Основные трудности запоминания связаны с неприятной особенностью регистра оперативной памяти, которая заключается в том, что в этом регистре может обрабатываться одновременно только 7±2 единицы информации (ЕИ). Поэтому люди с нетренированной памятью стремятся запомнить учебный материал небольшими порциями. Преодоление барьера в 7 единиц — основная задача тренировки на первом этапе.
Итак, информация, поступая извне, проходит все регистры, прежде чем поступить в ДВХ. При этом объем ДВХ практически не ограничен, а объем регистров, где информация проходит обработку, ограничен семью единицами информации. Для преодоления этого барьера и увеличения объема памяти имеются различные способы. В основе любого из них лежит элемент связывания, которое может происходить как на образном уровне, так и на логическом. Наибольший эффект запоминания можно получить тогда, когда задействованы оба уровня. Связывание на обоих уровнях бывает внутренним и внешним.
О внутреннем способе связывания мы можем говорить, когда отдельные элементы информации связываются (соотносятся) только друг с другом и поступают в следующий регистр единым блоком. Продемонстрируем внутреннее связывание на цифрах. Предположим, требуется запомнить телефон: 29-47-65.
Чтобы избежать многократного повторения (зубрежки), отметим в номере телефона два ряда последовательностей: четная — повышающаяся(2-4-6) и нечетная — понижающаяся (9-7-5).Найденные взаимосвязи помогают быстро перевести информацию в следующий регистр.

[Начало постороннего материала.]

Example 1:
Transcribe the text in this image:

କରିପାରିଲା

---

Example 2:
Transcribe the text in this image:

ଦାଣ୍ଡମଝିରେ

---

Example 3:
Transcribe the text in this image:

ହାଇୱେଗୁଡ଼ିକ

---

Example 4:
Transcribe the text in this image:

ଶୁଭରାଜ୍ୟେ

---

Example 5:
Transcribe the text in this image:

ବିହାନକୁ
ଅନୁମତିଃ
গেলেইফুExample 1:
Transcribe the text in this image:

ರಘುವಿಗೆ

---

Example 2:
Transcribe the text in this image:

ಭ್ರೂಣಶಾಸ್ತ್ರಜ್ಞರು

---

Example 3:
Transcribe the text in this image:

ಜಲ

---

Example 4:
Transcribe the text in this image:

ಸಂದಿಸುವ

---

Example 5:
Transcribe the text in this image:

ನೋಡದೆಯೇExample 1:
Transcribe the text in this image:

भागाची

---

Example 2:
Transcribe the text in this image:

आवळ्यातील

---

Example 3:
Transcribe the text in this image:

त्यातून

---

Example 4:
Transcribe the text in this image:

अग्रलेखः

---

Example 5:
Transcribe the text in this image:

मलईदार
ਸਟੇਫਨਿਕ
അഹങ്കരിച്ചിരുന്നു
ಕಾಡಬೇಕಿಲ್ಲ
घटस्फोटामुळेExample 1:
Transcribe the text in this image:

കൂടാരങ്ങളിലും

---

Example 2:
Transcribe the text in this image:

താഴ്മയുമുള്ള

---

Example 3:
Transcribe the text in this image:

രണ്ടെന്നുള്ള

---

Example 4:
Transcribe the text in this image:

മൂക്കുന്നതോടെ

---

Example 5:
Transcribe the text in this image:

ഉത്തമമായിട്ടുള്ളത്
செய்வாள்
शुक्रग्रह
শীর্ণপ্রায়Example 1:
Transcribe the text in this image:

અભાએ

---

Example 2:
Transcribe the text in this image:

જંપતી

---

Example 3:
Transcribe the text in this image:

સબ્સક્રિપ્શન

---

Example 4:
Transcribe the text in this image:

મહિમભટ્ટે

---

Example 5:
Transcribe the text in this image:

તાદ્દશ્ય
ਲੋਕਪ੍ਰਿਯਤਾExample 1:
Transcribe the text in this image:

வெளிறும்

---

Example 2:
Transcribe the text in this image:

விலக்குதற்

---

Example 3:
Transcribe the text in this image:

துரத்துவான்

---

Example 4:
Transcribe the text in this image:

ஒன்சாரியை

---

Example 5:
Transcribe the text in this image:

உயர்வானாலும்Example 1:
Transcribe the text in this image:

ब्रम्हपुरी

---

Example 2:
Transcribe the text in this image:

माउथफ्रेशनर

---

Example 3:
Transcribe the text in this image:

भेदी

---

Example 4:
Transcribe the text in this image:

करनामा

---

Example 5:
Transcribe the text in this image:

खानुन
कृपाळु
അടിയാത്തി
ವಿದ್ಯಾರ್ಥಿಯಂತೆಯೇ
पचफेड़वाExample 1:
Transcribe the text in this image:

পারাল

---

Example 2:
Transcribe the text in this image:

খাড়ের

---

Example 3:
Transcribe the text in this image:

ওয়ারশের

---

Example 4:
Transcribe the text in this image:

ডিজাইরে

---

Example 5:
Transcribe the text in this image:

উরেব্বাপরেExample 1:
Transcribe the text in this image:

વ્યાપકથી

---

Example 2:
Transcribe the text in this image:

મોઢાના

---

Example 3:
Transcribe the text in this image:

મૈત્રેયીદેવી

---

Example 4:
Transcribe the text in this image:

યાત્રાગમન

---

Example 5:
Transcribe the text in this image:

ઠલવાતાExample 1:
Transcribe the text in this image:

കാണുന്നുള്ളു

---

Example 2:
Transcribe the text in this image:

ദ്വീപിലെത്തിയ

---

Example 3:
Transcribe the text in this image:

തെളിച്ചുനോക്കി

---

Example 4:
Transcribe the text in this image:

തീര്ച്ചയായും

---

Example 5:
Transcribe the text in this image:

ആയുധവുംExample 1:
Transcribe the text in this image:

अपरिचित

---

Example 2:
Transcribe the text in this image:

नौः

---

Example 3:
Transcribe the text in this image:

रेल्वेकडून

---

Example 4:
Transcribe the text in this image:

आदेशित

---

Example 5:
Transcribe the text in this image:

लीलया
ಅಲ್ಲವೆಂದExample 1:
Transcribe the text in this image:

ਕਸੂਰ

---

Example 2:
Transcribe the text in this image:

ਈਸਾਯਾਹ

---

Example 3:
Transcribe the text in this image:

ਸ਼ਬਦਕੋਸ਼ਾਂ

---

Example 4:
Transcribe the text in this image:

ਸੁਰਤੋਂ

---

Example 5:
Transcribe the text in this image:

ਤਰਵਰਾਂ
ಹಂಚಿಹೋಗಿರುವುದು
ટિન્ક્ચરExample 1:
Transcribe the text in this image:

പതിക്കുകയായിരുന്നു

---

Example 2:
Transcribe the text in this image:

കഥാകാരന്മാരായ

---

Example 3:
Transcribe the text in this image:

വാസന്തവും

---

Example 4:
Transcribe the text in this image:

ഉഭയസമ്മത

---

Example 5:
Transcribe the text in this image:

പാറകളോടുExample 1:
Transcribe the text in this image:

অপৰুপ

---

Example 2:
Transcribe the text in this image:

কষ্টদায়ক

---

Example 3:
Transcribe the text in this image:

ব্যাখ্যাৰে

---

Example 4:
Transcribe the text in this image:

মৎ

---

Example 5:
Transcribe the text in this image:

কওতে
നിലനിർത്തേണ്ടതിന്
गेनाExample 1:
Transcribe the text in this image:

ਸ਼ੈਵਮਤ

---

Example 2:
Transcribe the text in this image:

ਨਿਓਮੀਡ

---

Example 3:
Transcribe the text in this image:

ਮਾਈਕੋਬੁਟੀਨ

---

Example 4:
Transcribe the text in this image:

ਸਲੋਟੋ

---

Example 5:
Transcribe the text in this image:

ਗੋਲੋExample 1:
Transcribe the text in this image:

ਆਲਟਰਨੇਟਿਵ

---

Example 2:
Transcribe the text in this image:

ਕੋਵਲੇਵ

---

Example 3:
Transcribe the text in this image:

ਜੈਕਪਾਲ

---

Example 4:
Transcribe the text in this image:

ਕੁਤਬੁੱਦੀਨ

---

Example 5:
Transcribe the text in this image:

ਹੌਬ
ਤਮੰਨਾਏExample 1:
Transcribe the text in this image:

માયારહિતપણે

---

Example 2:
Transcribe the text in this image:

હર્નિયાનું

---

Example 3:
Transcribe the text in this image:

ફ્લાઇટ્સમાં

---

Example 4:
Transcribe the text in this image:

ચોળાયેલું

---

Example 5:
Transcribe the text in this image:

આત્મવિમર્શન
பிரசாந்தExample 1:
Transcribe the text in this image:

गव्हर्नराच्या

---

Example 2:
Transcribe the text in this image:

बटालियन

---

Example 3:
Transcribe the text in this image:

Внешнее связывание имеет место, когда новая информация сопоставляется с той, которая уже хранится в ДВХ. Например, в телефоне 31-94-53 мы выделим число 1945 — год окончания 2-й мировой войны. А также обратим внимание на то, что по краям стоят цифры 3. Эта нехитрая операция значительно облегчает перевод информации в следующий регистр. Наибольший эффект достигается тогда, когда удается задействовать оба способа одновременно, хотя пример с цифрами далеко не самый эффективный.
Мы привели весьма простые примеры связывания на цифровом материале, которые можно использовать и при запоминании музыкального произведения.
Алгоритм запоминания.
Педагоги делят процесс обучения на три основных этапа: знание, умение и навыки. Что касается развития памяти, то отметим, что знание приемов запоминания и процессов, происходящих при этом в коре головного мозга, почти не дает эффекта на практике. Так, человек, знающий, как нужно правильно плыть, оказывается беспомощным в воде, если не тренировался. Умение применять приемы на практике значительно увеличит ваши возможности, но эффект будет очень непостоянным, и время от времени вас будет постигать неудача.
Навык — это автоматическое умение, когда человек выполняет нужные операции, не задумываясь, как не думает он при ходьбе, как переставлять ноги. Чтобы память работала с высокой производительностью, нужно добиться твердых навыков в выполнении приемов.
Для того чтобы легче было добиться автоматизма, и чтобы приемы работали совокупно, а не каждый сам по себе, мы сведем их в единый алгоритм запоминания.
В нем три основных шага, которые нужно хорошо понимать и тренировать до полного автоматизма.
Установка— весьма важный шаг алгоритма. Без нее запоминание иногда может вовсе не происходить, а в случае неправильной установки мощность памяти значительно уменьшается. В понятие установки входит несколько элементов.
Во-первых, установка — это самоприказ, команда самому себе на запоминание. Причем, отдавая эту команду, надо четко представлять цель работы: глубокое усвоение материала или знакомство с материалом и выборка основных мыслей.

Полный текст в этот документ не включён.